• [Directions for this task] Rewrite the lines below as a JSON list of strings, one string per line, leaving out blank lines. Start at the first line and stop after the line containing "students with the".

• [Source data]
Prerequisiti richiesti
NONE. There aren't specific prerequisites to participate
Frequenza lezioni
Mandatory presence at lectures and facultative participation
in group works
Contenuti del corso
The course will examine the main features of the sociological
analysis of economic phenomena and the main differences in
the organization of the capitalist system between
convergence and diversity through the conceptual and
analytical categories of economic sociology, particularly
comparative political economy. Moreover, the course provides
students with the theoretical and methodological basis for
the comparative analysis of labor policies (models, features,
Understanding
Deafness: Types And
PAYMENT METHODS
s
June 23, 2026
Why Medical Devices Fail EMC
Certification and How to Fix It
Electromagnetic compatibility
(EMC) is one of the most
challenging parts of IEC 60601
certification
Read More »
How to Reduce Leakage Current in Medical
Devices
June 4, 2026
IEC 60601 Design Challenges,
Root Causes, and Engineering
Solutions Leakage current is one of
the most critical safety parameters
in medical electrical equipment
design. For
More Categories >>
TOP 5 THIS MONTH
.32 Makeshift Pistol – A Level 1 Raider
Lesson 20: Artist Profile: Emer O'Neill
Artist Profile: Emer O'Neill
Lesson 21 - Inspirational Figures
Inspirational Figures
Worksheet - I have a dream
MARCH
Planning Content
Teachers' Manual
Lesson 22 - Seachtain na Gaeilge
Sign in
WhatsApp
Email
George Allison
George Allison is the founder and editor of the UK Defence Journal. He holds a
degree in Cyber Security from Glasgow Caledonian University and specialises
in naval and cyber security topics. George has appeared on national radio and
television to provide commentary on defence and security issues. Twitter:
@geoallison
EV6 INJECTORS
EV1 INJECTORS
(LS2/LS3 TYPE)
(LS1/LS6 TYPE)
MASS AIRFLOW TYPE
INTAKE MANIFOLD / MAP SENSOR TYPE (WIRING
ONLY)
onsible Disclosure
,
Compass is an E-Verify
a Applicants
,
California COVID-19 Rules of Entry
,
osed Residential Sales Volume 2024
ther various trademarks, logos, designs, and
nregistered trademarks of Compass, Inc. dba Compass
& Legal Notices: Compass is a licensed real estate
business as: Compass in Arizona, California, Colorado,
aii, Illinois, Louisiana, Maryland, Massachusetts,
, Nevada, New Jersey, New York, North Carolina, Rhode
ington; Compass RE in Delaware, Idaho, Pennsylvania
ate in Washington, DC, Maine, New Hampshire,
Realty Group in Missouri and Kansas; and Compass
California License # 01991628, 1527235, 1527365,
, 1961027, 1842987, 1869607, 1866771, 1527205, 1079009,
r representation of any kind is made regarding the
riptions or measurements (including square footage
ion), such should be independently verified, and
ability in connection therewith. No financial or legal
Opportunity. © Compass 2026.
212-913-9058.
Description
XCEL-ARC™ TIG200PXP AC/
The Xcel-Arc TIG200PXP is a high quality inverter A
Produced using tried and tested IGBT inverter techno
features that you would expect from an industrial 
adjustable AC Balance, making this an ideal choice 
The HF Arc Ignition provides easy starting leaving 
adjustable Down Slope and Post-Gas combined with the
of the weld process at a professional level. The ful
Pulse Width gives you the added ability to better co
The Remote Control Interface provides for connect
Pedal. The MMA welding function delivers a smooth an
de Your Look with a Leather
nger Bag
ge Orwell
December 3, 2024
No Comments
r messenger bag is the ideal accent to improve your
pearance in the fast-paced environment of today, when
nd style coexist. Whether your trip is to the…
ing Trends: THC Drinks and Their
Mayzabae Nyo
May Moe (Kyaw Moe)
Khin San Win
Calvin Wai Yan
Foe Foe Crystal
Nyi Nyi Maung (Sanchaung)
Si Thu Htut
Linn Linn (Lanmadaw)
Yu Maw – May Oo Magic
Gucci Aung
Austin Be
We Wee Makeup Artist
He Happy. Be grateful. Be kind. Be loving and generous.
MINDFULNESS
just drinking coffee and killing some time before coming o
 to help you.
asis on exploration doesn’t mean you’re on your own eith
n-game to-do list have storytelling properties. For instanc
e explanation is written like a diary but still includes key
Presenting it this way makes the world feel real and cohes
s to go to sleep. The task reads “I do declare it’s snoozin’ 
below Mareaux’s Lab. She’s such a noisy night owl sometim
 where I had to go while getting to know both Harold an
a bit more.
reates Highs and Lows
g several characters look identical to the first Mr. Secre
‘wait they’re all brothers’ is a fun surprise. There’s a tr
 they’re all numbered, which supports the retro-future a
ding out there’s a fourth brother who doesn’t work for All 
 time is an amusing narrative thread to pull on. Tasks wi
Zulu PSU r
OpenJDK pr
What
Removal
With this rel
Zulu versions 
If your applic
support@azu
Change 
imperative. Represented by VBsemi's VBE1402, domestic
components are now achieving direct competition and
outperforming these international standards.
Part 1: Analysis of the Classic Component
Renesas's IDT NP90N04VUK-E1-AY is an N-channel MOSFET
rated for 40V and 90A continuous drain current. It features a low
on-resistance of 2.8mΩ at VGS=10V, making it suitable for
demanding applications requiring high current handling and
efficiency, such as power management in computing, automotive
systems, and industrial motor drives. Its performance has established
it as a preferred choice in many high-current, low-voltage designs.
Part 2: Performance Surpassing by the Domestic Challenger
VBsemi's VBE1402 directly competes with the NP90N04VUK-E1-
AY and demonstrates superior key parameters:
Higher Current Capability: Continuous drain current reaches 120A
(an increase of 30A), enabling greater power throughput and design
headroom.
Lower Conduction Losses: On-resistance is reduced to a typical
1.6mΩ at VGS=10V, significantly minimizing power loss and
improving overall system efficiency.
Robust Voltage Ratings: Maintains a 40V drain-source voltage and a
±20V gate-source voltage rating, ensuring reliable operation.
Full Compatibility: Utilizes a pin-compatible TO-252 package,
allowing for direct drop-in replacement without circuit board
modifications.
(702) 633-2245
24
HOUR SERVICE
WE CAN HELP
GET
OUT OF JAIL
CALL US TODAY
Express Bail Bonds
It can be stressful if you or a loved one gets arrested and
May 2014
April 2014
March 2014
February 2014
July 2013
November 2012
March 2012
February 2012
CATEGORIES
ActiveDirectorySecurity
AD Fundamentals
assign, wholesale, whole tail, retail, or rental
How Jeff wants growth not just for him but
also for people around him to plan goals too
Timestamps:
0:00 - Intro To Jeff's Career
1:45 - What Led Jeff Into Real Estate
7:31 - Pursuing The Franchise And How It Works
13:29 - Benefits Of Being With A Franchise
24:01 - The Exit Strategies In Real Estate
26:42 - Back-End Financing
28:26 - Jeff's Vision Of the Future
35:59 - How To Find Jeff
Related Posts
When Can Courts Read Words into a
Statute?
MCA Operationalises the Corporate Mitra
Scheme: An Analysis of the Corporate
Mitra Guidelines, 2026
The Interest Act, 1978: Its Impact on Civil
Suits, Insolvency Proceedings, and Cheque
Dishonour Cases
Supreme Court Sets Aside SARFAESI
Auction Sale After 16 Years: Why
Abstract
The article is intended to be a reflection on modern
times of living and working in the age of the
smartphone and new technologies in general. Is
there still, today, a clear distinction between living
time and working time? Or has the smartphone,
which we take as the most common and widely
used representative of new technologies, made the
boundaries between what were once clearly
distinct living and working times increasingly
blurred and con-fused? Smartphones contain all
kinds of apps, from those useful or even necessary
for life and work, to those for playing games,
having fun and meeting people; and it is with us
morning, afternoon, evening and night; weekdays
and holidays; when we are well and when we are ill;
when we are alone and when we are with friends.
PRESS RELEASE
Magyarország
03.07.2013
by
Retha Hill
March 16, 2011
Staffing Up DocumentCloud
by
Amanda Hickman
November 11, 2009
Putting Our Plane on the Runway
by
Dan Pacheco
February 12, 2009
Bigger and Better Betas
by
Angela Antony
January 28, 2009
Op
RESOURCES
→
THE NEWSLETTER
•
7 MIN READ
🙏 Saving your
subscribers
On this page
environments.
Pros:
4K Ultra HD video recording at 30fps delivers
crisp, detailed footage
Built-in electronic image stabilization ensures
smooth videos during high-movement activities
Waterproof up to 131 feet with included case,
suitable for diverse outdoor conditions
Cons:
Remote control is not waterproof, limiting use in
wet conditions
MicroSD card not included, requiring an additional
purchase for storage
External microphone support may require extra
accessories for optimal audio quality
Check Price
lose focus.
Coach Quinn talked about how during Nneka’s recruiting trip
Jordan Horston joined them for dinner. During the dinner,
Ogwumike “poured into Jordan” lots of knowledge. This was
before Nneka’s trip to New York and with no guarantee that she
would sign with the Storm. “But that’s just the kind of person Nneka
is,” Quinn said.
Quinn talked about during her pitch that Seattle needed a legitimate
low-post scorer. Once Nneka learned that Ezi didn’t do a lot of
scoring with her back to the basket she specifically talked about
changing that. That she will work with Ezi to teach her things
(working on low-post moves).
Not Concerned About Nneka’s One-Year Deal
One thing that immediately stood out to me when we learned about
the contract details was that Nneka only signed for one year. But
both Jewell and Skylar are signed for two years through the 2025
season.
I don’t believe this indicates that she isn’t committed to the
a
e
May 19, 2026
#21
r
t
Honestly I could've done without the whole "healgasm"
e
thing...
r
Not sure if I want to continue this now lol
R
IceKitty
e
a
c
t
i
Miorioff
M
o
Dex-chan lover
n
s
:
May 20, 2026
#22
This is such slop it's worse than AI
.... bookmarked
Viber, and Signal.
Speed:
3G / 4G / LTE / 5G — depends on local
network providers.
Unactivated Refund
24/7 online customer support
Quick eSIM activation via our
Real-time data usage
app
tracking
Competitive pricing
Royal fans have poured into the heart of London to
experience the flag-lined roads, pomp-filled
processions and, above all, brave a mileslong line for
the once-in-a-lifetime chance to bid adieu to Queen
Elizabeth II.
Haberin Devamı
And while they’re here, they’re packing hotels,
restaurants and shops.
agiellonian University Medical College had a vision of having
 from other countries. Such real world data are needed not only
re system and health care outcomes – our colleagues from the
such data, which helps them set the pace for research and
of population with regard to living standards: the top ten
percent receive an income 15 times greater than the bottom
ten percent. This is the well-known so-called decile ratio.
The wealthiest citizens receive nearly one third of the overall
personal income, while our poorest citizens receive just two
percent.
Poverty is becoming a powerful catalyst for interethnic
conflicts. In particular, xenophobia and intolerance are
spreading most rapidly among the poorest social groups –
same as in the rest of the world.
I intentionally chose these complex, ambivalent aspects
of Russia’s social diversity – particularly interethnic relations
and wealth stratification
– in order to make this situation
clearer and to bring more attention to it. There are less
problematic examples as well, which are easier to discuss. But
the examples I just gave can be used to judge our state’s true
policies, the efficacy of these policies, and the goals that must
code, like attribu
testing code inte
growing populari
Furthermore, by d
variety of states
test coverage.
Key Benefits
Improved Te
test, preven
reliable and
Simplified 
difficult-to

• [Answer to this problem]
[
  "Prerequisiti richiesti",
  "NONE. There aren't specific prerequisites to participate",
  "Frequenza lezioni",
  "Mandatory presence at lectures and facultative participation",
  "in group works",
  "Contenuti del corso",
  "The course will examine the main features of the sociological",
  "analysis of economic phenomena and the main differences in",
  "the organization of the capitalist system between",
  "convergence and diversity through the conceptual and",
  "analytical categories of economic sociology, particularly",
  "comparative political economy. Moreover, the course provides",
  "students with the theoretical and methodological basis for"
]